Comment a-t-il connu Philomène ? Que furent les premières années de leur mariage, les naissances d'Emma, d'Alphonse, de Marie et d'Aline (16)? Probablement mouvementées compte tenu du caractère de la Philo. J'ai entendu dire qu'étant jeune fille, elle buvait du vinaigre censé affiner la taille ; qu'un jour, elle était rentrée du bal en valsant tout au long du chemin (quatre kilo-mètres). Le dit chemin n'étant qu'empierré, autant dire qu'à l'arrivée, ses chaussures étaient ruinées. Et qui fut son cavalier ? Son beau-frère, le frère de Félix …

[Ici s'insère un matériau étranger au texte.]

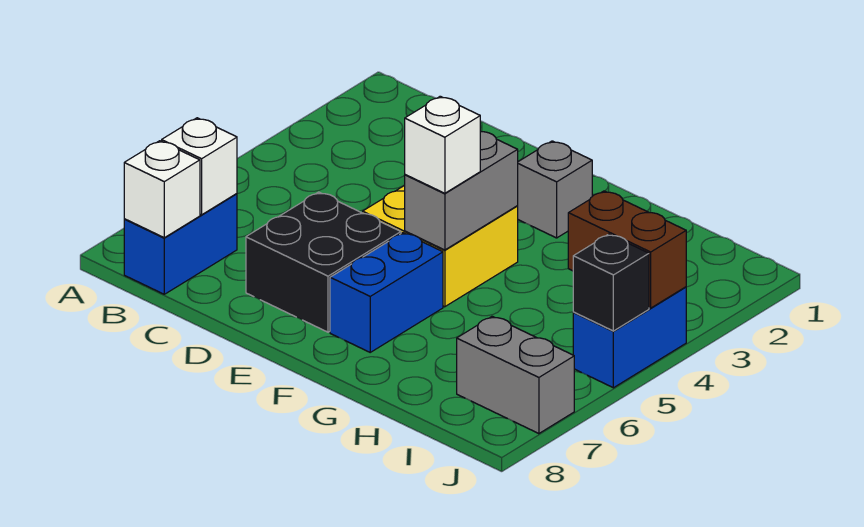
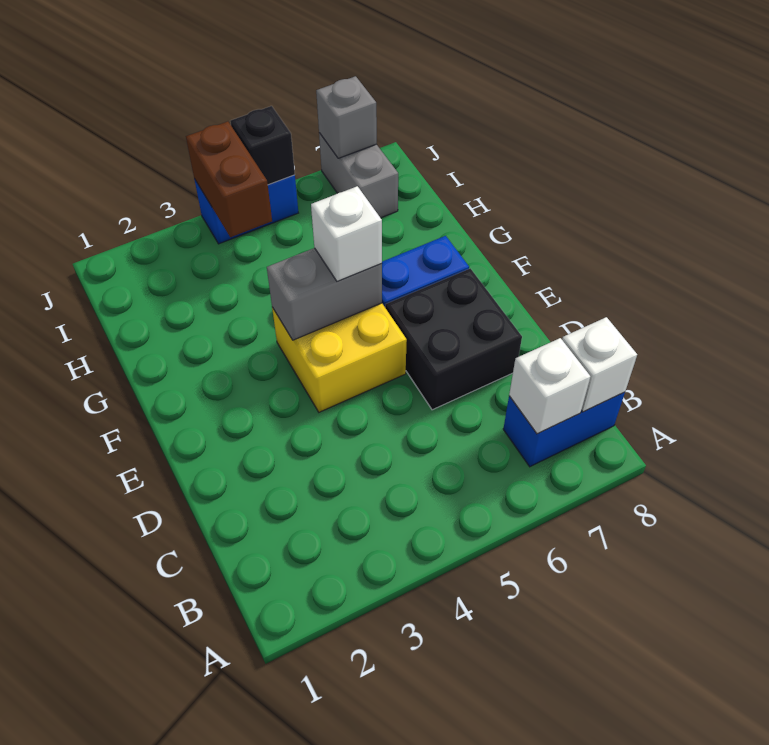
grey brick F2 level 1 -> grey brick J7 level 2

En 14-18, Félix est mobilisé en dépit de son âge avancé (il est né en 1876). Mais il ne part pas au front du fait de ses compétences techniques. Cependant, à son retour en Creuse, prestige du combattant ou retour de tendresse, ils se remettent en ménage et partent vivre dans l'Est, vers Toul où tout est à reconstruire. Illico, Philo se retrouve pour (au moins) la cinquième fois, enceinte. Se refusera-t-elle désormais à lui ? Lui reproche-t-elle cette grossesse qui mettra par ailleurs sa santé en péril (17)? D'autres dissensions minent-elles le couple ? Allez savoir. Quoi qu'il en soit, c'en est trop ! Elle demande le divorce (18) et retourne vivre chez sa mère, emmenant sa plus jeune fille, Aline, et Pierre dans ses langes.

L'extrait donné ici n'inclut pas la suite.